Anzac Day in Queensland: Go to The Courier Mail

The WA government, meanwhile, says work to prepare the historic West Australian coastal city of Albany for next year's Anzac commemorations will be completed on time.

The site where thousands of Australian and New Zealand troops departed for Egypt and then Gallipoli in Turkey in 1914 needs to be finished by November 1 next year, when there will be a re-enactment of the departure of ships from King George Sound.

New research in South Australia will try to determine what was so special about the Australian diggers who fought in World War I.

University of Adelaide PhD student Lachlan Coleman is comparing the resources available to Australian soldiers to those provided to their British comrades during the Hundred Days Campaign in northern France which paved the way for victory against the Germans.

War historian Robin Prior said little work had been done to understand why the Australian soldiers were so successful.

Anzac Day in SA: Go to AdelaideNow

A sword belonging to one of Australia's most inspiring battlefield commanders will be the centrepiece of the Anzac Day march in Perth.

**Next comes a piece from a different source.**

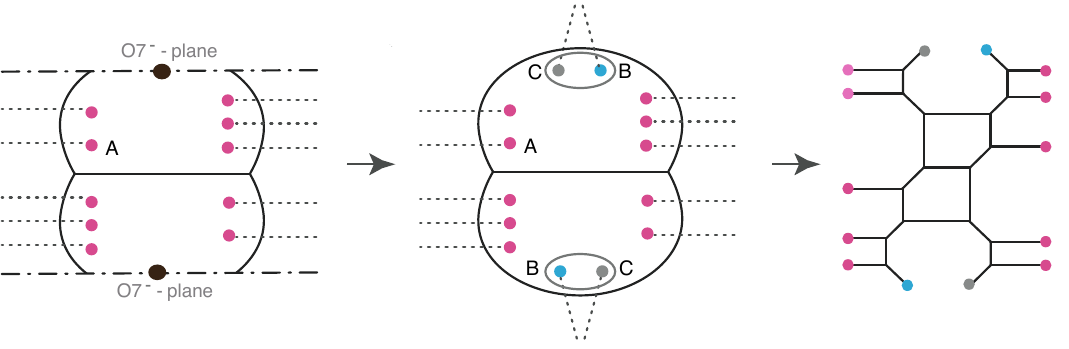
Figure 2 . Type IIB brane descriptions for 6d = (1 ; 0) Sp( N ) gauge theory with one tensor N multiplet and 2 N + 8 (cid:13)avors in the fundamental representation, which yields = 1 SU( N + 2) N gauge theory with the number of (cid:13)avors. The horizontal direction is x 6 and the vertical direction is the T-dualized direction. For simplicity, N = 1. Left: the brane con(cid:12)guration with two O 7 (cid:0) planes. A dashed line denotes the branch cut of 7-brane, while a dash-dot line denotes the mirror re(cid:13)ection cut of an O 7 (cid:0) plane. Middle: the brane con(cid:12)guration with two O 7 (cid:0) planes which are non-perturbatively resolved. Here we denote A for a D7 brane, B for a [1 ; 1] 7-brane, and C for a (cid:0) [1 ; 1] 7-brane. Right: pulling out 7-branes gives rise to a web con(cid:12)guration for SU(3) gauge theory with N f = 10 (cid:13)avors and zero CS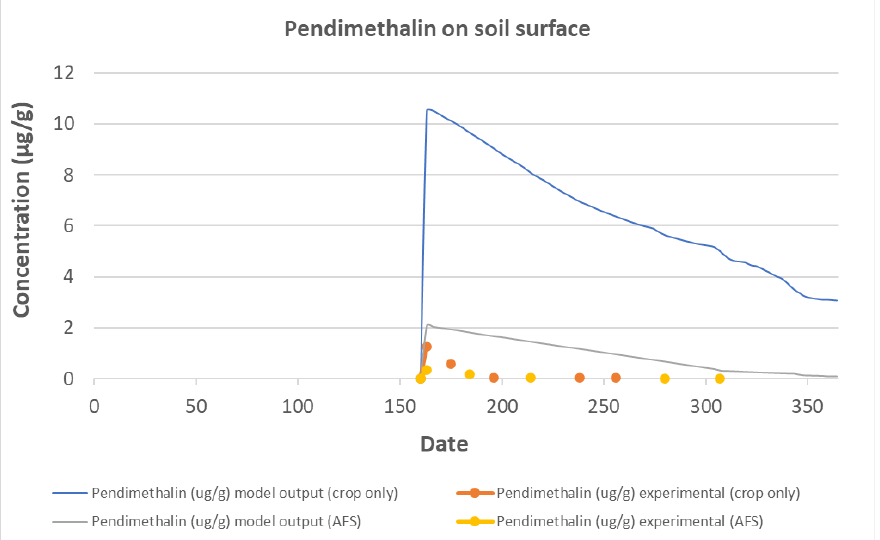
Figure 4. Comparison of pendimethalin concentrations in the top soil layer (0–5 cm) between maize- only and maize-olive systems (Application: Day 163).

Brigadier Arnold Potts, who commanded the brigade that held back the Japanese advance during bitter fighting on the Kokoda Trail in World War II, wore the sword when he received a Military Cross decoration from King George V at Buckingham Palace in 1916 for serving on the Western Front.

The sword will be held by his successor Lieutenant Colonel Rhogan Aitken, commanding officer of the Royal Western Australia Regiment's 16th Battalion, as he leads his troops through the city's streets.

Anzac Day in WA: Go to PerthNow

In Darwin, US Marines and Australian veterans are looking forward to marching alongside each other.

About 200 US Marines are stationed in Darwin for the dry season for training, and two platoons of Americans, about 90 people, are set to take part in Anzac Day proceedings on Thursday.

Anzac Day in the NT: Go to The NT News

And in Tasmania, the bushfire-ravaged Tasmanian town of Dunalley will hold its first ever dawn service this Anzac Day.

The town's RSL club was among more than 60 buildings razed when last summer's fires swept the oyster-growing community, 60km southeast of Hobart.